### WHAT TO DO
Go through the records below and copy out every line that contains the word "Left".

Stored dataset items

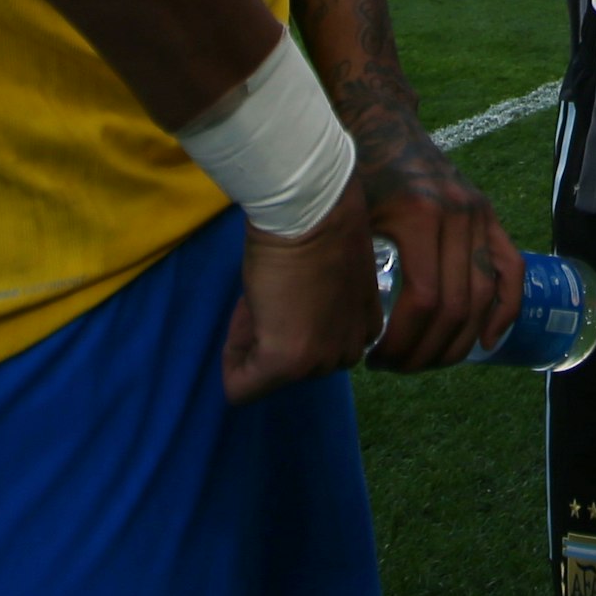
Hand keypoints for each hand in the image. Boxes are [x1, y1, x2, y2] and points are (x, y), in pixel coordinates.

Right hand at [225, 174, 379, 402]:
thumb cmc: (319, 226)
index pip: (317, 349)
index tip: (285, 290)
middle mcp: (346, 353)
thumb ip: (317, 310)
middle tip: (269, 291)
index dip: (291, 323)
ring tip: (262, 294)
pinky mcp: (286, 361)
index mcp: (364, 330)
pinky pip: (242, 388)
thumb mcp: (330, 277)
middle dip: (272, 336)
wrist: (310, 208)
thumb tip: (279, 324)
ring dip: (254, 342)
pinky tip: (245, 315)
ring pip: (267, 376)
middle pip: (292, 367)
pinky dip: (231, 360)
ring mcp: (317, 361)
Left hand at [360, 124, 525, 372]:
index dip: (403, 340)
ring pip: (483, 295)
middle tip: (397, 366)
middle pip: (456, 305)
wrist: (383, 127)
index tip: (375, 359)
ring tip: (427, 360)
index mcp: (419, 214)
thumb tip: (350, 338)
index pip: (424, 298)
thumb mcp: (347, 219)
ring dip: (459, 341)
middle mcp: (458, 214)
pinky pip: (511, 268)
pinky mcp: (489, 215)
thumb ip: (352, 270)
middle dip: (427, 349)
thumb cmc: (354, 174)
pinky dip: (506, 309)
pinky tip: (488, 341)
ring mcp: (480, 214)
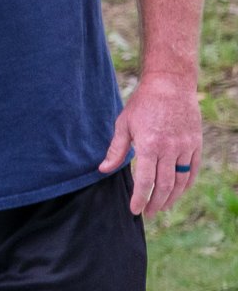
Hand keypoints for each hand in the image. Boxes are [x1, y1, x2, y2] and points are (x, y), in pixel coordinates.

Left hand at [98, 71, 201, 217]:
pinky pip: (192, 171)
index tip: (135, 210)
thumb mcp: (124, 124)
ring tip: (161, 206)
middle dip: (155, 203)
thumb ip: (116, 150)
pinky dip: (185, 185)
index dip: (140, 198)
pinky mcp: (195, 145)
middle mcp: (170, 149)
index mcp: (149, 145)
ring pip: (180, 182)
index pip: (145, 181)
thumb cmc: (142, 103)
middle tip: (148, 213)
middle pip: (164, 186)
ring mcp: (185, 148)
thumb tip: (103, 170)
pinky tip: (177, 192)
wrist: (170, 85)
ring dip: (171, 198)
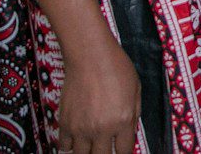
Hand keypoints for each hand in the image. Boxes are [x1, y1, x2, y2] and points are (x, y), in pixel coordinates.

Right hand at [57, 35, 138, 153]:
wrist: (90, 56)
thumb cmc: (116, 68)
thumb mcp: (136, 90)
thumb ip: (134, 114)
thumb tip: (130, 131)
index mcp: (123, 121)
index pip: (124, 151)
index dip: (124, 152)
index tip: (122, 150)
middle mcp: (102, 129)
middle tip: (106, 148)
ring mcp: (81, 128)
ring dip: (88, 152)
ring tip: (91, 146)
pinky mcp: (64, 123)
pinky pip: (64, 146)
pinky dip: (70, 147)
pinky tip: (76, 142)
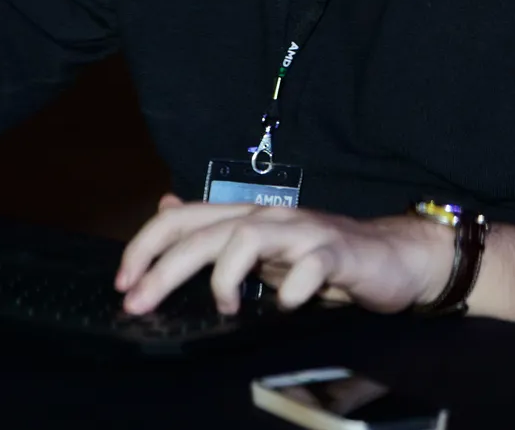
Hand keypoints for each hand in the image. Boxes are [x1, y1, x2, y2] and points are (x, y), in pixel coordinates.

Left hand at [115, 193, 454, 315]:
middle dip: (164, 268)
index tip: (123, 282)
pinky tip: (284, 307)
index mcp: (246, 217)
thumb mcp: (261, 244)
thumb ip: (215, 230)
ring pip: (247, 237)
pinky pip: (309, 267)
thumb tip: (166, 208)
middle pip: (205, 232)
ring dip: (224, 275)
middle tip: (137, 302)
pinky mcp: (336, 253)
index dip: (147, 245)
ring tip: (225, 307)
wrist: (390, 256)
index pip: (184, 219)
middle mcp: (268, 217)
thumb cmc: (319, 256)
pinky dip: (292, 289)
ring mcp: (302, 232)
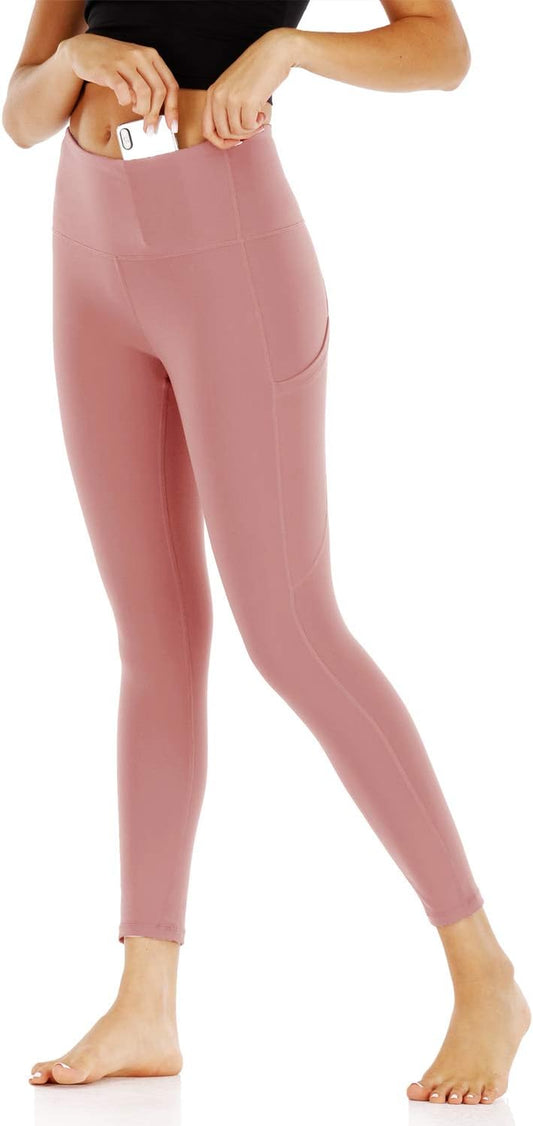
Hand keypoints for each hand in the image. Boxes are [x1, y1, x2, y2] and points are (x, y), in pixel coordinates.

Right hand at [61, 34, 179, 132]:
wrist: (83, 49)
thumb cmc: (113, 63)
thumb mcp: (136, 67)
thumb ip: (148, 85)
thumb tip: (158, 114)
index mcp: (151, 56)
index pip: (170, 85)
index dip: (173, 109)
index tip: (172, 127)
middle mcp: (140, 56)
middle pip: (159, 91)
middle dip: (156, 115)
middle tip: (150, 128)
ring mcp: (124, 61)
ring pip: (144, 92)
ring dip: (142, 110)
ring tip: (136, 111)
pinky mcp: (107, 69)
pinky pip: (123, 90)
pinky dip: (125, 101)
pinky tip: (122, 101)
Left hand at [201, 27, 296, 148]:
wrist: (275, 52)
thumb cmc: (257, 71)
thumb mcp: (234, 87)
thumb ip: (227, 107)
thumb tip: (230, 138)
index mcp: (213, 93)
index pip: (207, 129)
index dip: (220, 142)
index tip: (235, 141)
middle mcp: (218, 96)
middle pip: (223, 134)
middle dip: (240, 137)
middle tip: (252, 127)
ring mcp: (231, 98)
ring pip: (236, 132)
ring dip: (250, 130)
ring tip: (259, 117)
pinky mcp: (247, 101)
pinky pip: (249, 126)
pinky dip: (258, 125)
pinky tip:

### YOUR RESPONSE
Left hand at [360, 124, 525, 372]:
Left hand at [98, 71, 201, 217]:
Left hand at [115, 193, 454, 315]:
Left hand at [201, 27, 296, 148]:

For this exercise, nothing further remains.